_Requirement 1_:
Answer these questions using the proxy excerpt.
(a) To whom does the employee Code of Ethics apply?
(b) By what date must a shareholder deliver a proposal for the 2005 Annual Meeting proxy statement?
(c) Which section of the corporation's Bylaws governs written proposals of individuals as director nominees?
_Requirement 2_: Copy the passage of the proxy excerpt between "Our employee Code" and "on Form 10-K.", inclusive.

_Text under study_:
- - -

Our employee Code of Ethics is applicable to our directors, officers and
employees. The Code of Ethics encourages individuals to report any conduct that
they believe in good faith to be an actual or apparent violation of the Code of
Ethics. The Board periodically receives reports on our compliance program. The
Code of Ethics is posted on our website at www@royalbankamerica.com. We have
also filed a copy of the Code of Ethics with the SEC as an exhibit to our
December 31, 2003 Annual Report on Form 10-K.

                                LEGAL PROCEEDINGS

      In the opinion of the management of the corporation, there are no
proceedings pending to which the corporation and the bank are a party or to
which its property is subject, which, if determined adversely to the corporation
and the bank, would be material in relation to the corporation's and the bank's
financial condition. There are no proceedings pending other than litigation
incident to the business of the corporation and the bank. In addition, no
material proceedings are pending or are known to be threatened or contemplated
against the corporation or the bank by government authorities.

                              SHAREHOLDER PROPOSALS
                                AND COMMUNICATION

      Any shareholder who, in accordance with and subject to the provisions of
the proxy rules of the SEC, wishes to submit a proposal for inclusion in the
corporation's proxy statement for its 2005 Annual Meeting of Shareholders must
deliver the proposal in writing to the Secretary of Royal Bancshares of
Pennsylvania, Inc. at its principal executive offices, 732 Montgomery Avenue,
Narberth, Pennsylvania 19072, not later than December 20, 2004. A shareholder
who desires to propose an individual for consideration by the Board of Directors
as a nominee for director should submit a proposal in writing to the Secretary
of the corporation in accordance with Section 10.1 of the corporation's Bylaws.
Any shareholder who intends to nominate any candidate for election to the Board
of Directors must notify the Secretary of the corporation in writing not less
than 60 days prior to the date of the annual meeting of shareholders or not
later than 7 days after the date on which notice was given for any other meeting
of shareholders called for the election of one or more directors.

- - -

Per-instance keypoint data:
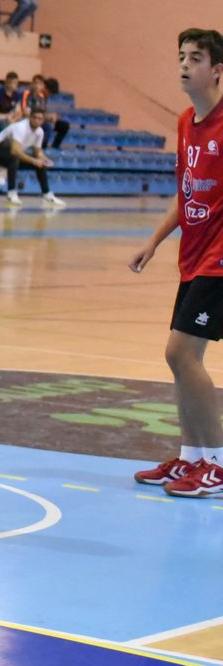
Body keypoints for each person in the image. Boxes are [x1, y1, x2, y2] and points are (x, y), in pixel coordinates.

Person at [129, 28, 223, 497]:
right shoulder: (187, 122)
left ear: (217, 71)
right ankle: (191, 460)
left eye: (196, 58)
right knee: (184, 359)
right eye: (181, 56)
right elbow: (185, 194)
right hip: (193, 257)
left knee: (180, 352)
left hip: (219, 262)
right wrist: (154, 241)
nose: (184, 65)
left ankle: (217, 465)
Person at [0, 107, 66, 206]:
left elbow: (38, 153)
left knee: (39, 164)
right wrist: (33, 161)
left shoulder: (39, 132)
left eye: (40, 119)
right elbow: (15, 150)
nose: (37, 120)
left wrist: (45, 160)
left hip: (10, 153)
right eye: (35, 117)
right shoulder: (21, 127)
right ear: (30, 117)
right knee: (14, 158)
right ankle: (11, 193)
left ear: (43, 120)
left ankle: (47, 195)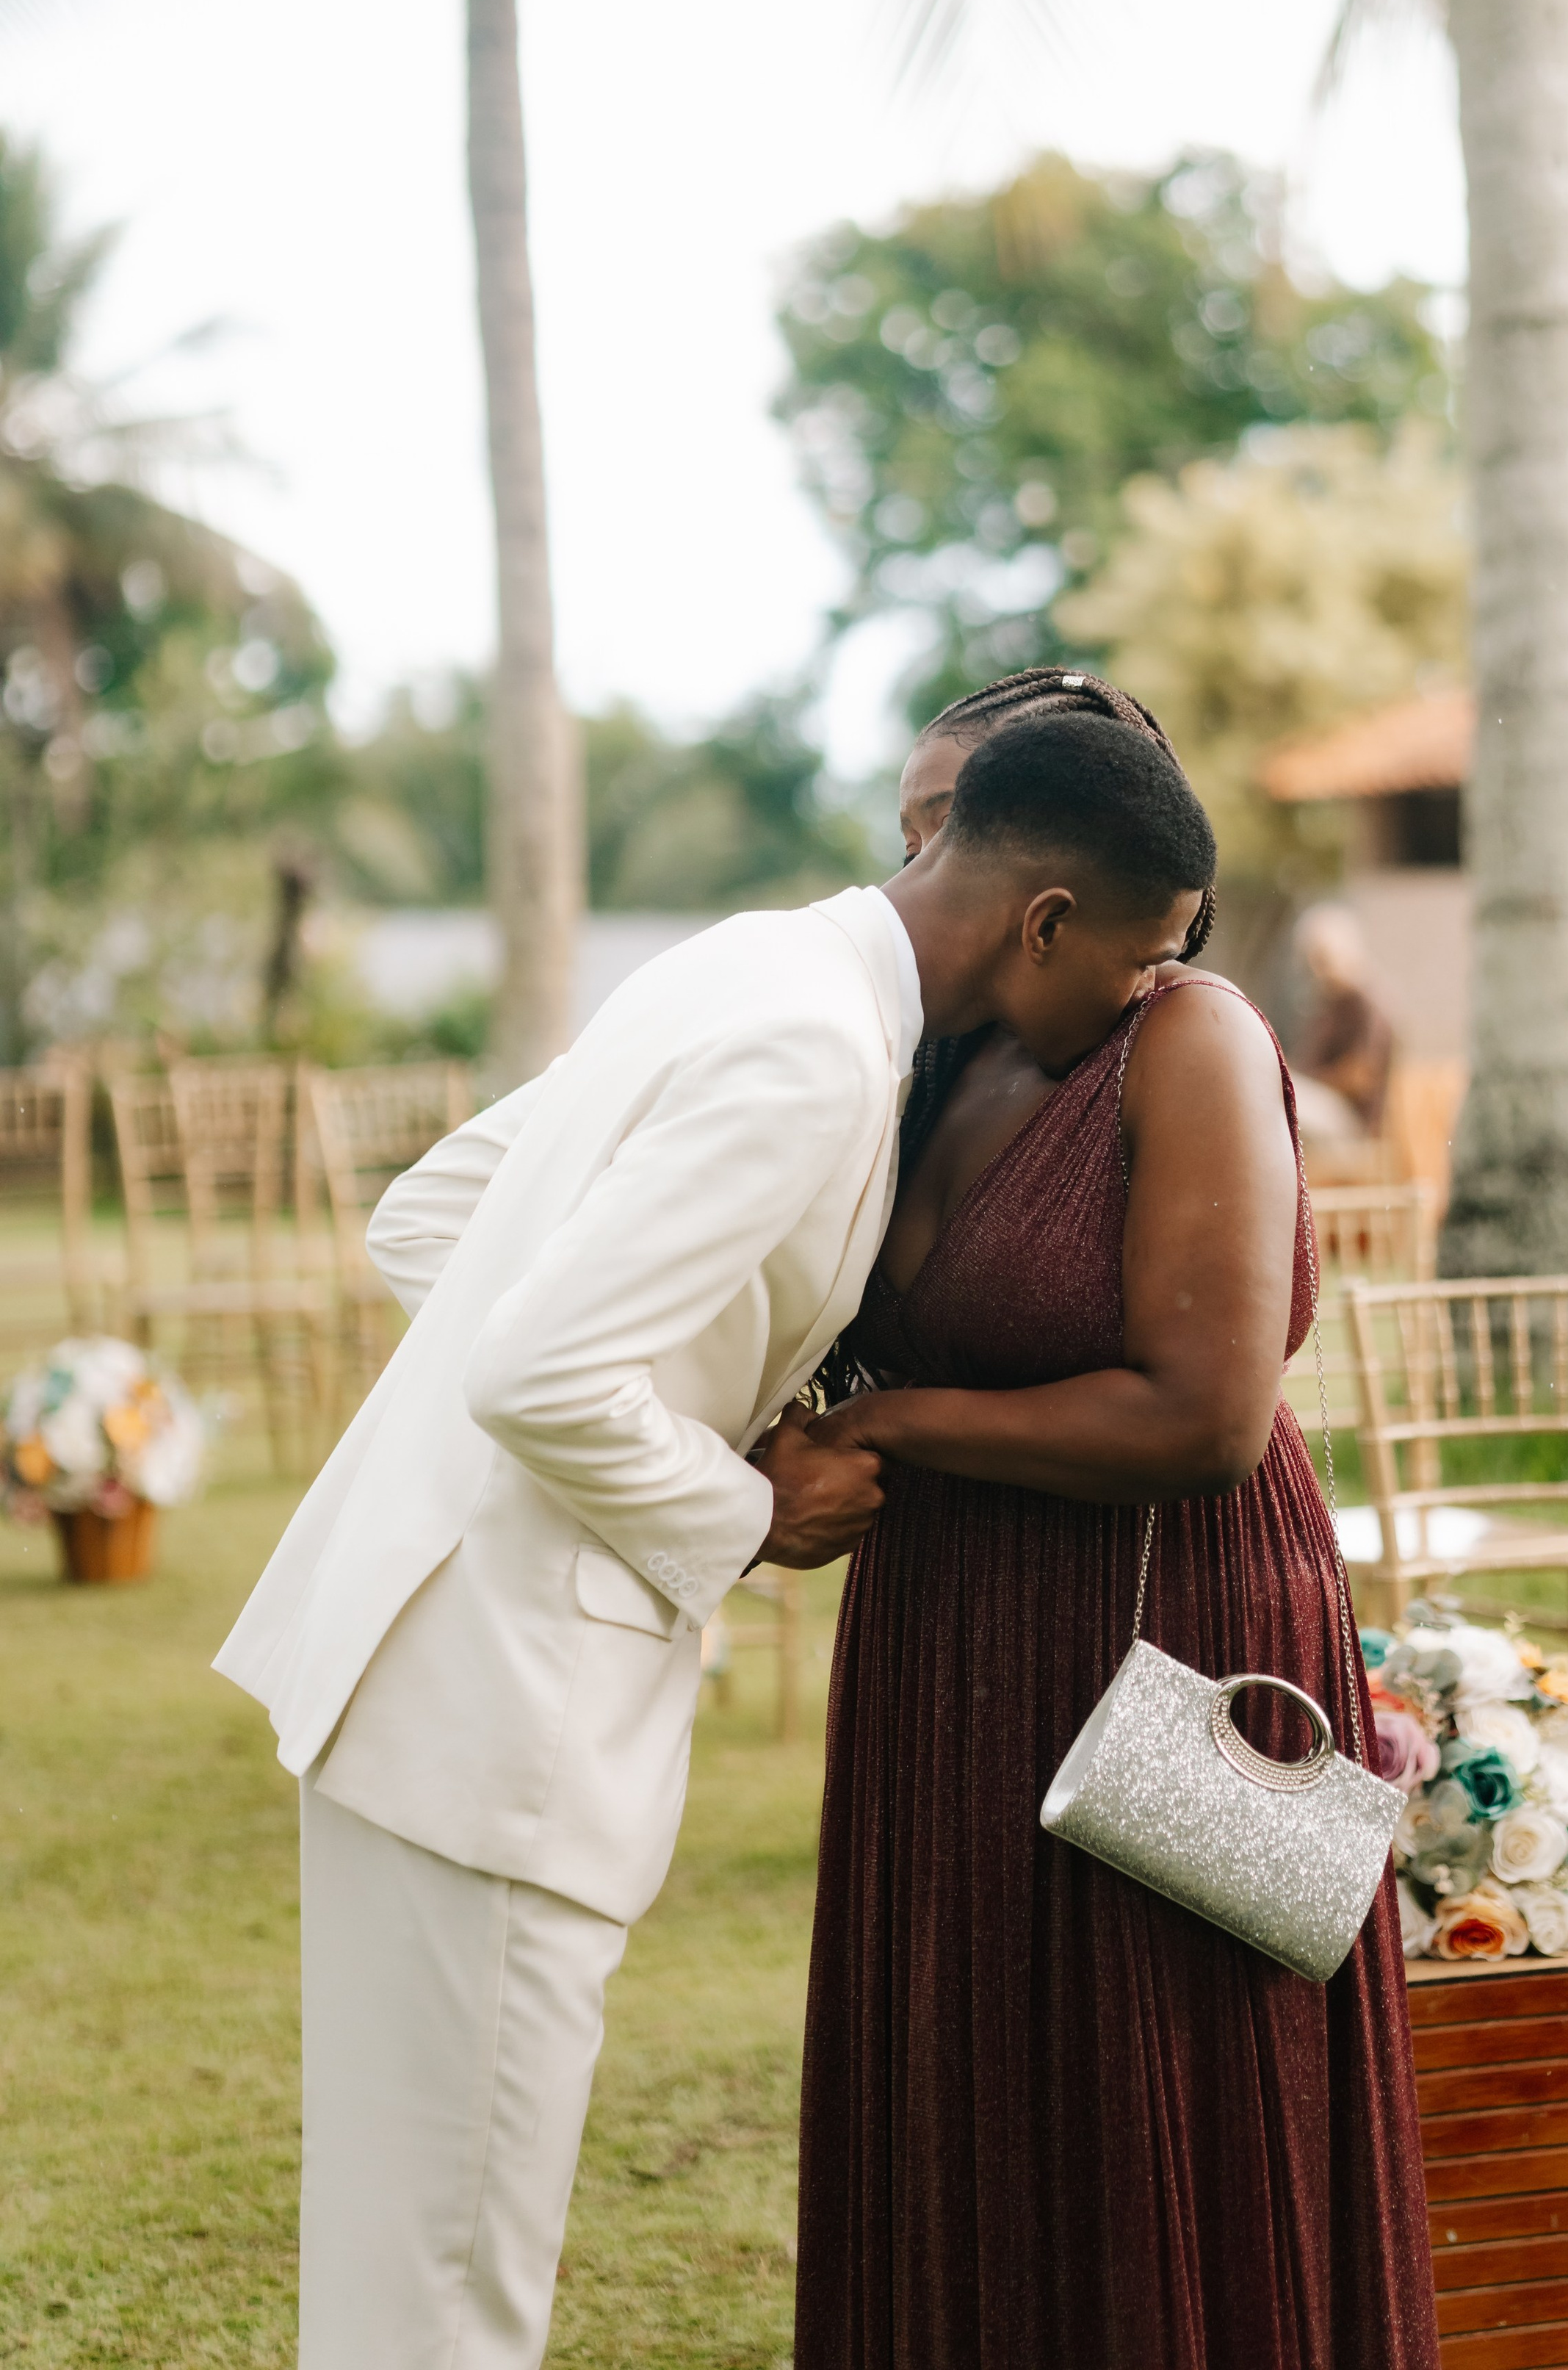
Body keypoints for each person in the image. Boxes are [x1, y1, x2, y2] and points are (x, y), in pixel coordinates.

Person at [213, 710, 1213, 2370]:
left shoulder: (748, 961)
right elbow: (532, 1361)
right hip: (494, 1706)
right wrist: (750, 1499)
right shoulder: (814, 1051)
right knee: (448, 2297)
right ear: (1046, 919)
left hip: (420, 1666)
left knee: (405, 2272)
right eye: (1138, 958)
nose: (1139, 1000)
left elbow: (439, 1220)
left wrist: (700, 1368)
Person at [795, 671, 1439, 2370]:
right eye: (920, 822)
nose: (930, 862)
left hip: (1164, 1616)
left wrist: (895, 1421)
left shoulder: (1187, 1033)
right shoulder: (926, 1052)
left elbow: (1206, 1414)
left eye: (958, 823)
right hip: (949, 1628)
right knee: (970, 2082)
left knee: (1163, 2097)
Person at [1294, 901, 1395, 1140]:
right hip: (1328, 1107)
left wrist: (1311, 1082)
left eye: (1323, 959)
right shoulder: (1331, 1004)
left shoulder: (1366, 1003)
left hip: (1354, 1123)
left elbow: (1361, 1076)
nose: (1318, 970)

- - -

_Answer section 1_:
(a) It applies to the directors, officers and employees.
(b) Not later than December 20, 2004.
(c) Section 10.1.

_Answer section 2_:
Our employee Code of Ethics is applicable to our directors, officers and
employees. The Code of Ethics encourages individuals to report any conduct that
they believe in good faith to be an actual or apparent violation of the Code of
Ethics. The Board periodically receives reports on our compliance program. The
Code of Ethics is posted on our website at www@royalbankamerica.com. We have
also filed a copy of the Code of Ethics with the SEC as an exhibit to our
December 31, 2003 Annual Report on Form 10-K.